Media attorney Kelly Aviles, who represents Ferguson and the blog, said the city potentially opened itself up to legal liabilities when it admitted it stored sensitive data on Dropbox in the court filings. 

Aviles is also Voice of OC’s chief litigator. 

“I understand completely the problem the city is facing that they (Fullerton) inadvertently disclosed private information. But the solution is not to violate people’s rights. That only created more liability for the city,” Aviles said.  

She also said the Fullerton’s information technology staff should have done a better job securing the alleged confidential information. 

“The city has IT people that are well compensated, I don’t know how this ever could have happened in the first place. The default restrictions from Dropbox would not allow this. You would have had to affirmatively configure your account in such a way to make this possible. So, it’s not like it was necessarily inadvertent,” Aviles said. 

Delaney’s order has been criticized by state and national First Amendment advocacy groups, and prompted the Reporters’ Committee for Freedom of the Press to file support documents on Ferguson’s behalf in his appeal of the gag order

Townsend said she hasn’t seen Fullerton’s legal approach before.

“It’s not an argument that we’ve seen before. It’s a novel argument — a novel reading of the [computer laws],” Townsend said. “The idea that journalists or bloggers are going to be prosecuted for ‘hacking’ for basically accessing or looking at folders in a Dropbox folder they were given access to is bad.” 

Councilwoman Jan Flory said while she respects the First Amendment, the privacy of city employees is also at stake. Like Whitaker, she said she couldn’t speak about the legal advice given to the Council during closed session. 

“I think that First Amendment rights trump everything else, but I believe that Kim Barlow has done a good job in that the city also wants to protect Mr. Ferguson’s First Amendment rights,” said Flory in a Nov. 8 phone interview. 

She said the First Amendment isn’t the core issue.

“That’s not what’s at issue here. What’s at issue is he (Ferguson) obtained records that are private,” Flory said. “Or have some implications concerning the confidentiality of our city employees as well as members of the public.” 

Flory also expected the publication gag order to get blocked, at least temporarily, she said. 

“Was I shocked by it? No, not at all,” Flory said. 

Apparently the City Council hasn’t been fully briefed on what documents Ferguson may have. 

“None of the Council has been briefed exactly on what [Ferguson] might have obtained.” Flory said. 

Aviles, Townsend and the Bay Area-based First Amendment Coalition likened Ferguson’s legal battle to the Pentagon Papers. 

Townsend said Delaney’s publication gag order is illegal.

“That’s a prior restraint on free speech and even in the most extreme circumstances involving national security, like in the Pentagon Papers, the court ruled as unconstitutional,” Townsend said. 

The Pentagon Papers case started when President Richard Nixon tried to block the New York Times and other newspapers from publishing a classified study about the Vietnam War and the United States Supreme Court sided with the newspapers in 1971 and allowed publishing the study. 

The 7,000-page study was leaked to the New York Times, the Washington Post and other newspapers earlier that year by Daniel Ellsberg, a military analyst for the RAND Corporation.

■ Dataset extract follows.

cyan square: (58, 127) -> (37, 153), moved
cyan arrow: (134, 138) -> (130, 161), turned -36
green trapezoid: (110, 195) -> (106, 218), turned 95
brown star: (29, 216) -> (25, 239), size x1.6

It showed the history of U.S. involvement in Vietnam starting in World War II until 1968, when there were over half a million troops in Vietnam. It was also the deadliest year during the war that saw nearly 17,000 servicemen killed

“The dominant purpose of the First Amendment was to prohibit the widespread practice of governmental suppression of embarrassing information. It is common knowledge that the First Amendment was adopted against the widespread use of the common law of seditious libel to punish the dissemination of material that is embarrassing to the powers-that-be,” wrote Justice William Douglas in his opinion on the Pentagon Papers case. 

Douglas sided with the newspapers.  

David Snyder, executive director for the First Amendment Coalition, previously told Voice of OC that the United States Supreme Court has never upheld a judge’s decision to block the publishing of documents

“The colonists were familiar with licensing of printing presses. The crown had the ability to license printers … that meant if you pissed off the king or the queen, they would revoke your license and you can’t publish,” Snyder said. “One of the purposes of the First Amendment was  to get the government out of the business of deciding who can or can’t publish.”

The blog also published a draft agreement June 11 between the city and former Lt. Kathryn Hamel to halt at least one internal affairs investigation if she resigned from the department, in an effort to shield the records from a new state disclosure law that allows the public to see select police misconduct records. 

“The whole thing is seriously ironic when you go and call the people that exposed secrecy and corruption — call them the criminals and try to avoid scrutiny of your own actions,” Aviles said.